Mother London, one of those branding / marketing / design / media consultancies that’s so hip it’s impossible to tell what they actually do (but they have offices in London, New York and Buenos Aires, so they must do it well) recently pulled the plug on five people for a week. Or more specifically, they got give people to go offline for a week and record the experience. As the Web site explains,

[I]t’s the annual occurrence of Internet Week that made us think– have we become addicted to the internet? And if we have, what would happen if 5 digital natives were forced to go cold turkey for a week? Would it be reminiscent of a scene from Trainspotting?

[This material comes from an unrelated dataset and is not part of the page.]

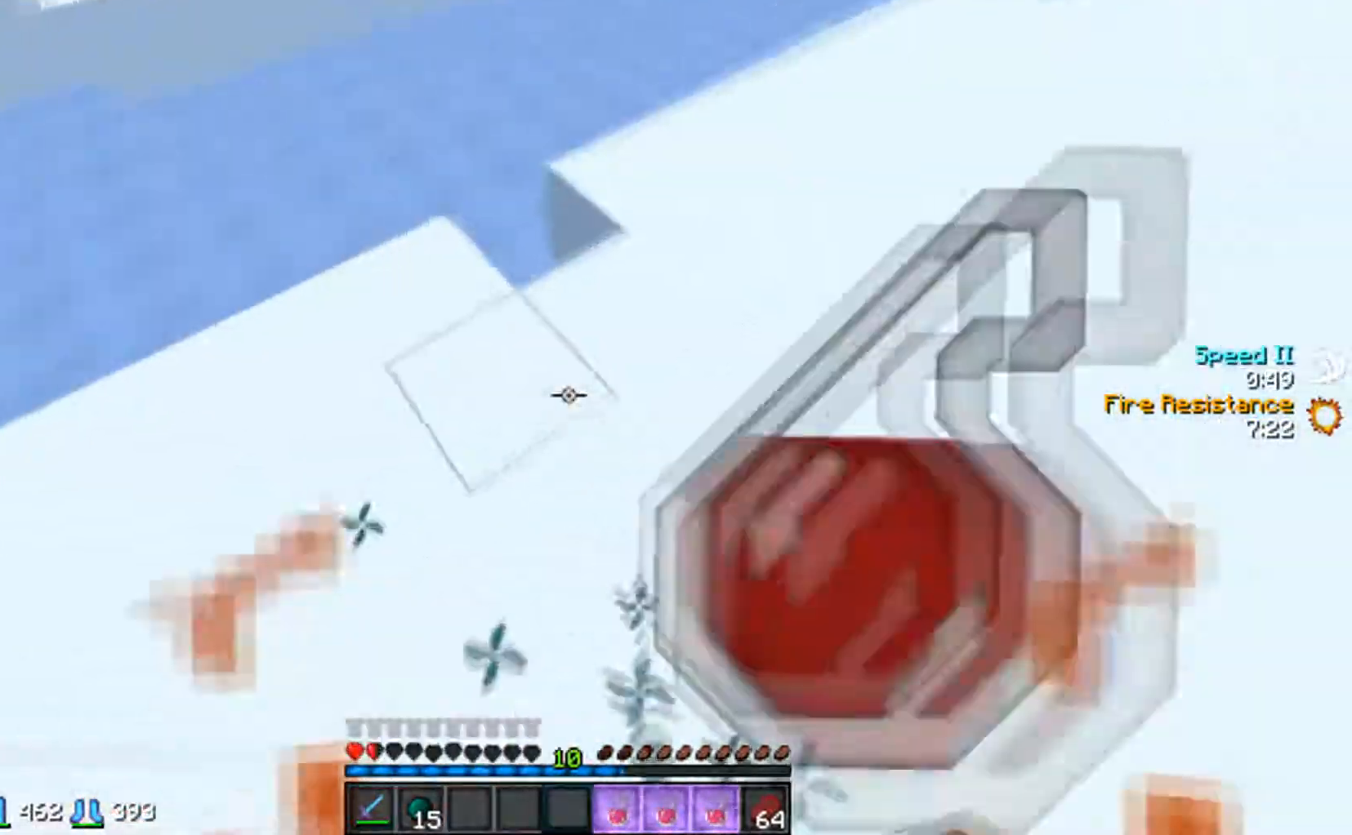
{"keys": ["w"], "mouse": [], "events": [[67, "mouse_right", "down"], [333, "mouse_right", "up"], [367, "mouse_left", "down"], [433, "mouse_left", "up"]]}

Or would they regress to some kind of IRL utopia?

The result is this documentary.

NO INTERNET WEEK: FULL DOCUMENTARY from Mother on Vimeo.

I like the fact that their definition of “digital natives” was not the simple anyone-under-X-years, but rather various people who because of work or social life spend a lot of time online. Too often commentators will assume that there’s an unbridgeable demographic chasm in digital life. The notion that anyone over 40 (or 50 or 60) can’t possibly get Web 2.0, and that anyone under 20 can’t communicate except through screens, is lazy and incorrect: it doesn’t allow for the fact that, say, Steve Jobs came up with the iPhone and iPad is 50s, that Doug Engelbart was still working on augmenting human intelligence in his 80s, and that younger Baby Boomers like me have spent most of our lives around computers.

And as an American, I appreciate the tasting menu of accents presented by the five subjects in the video, too. I know that’s shallow, but there it is.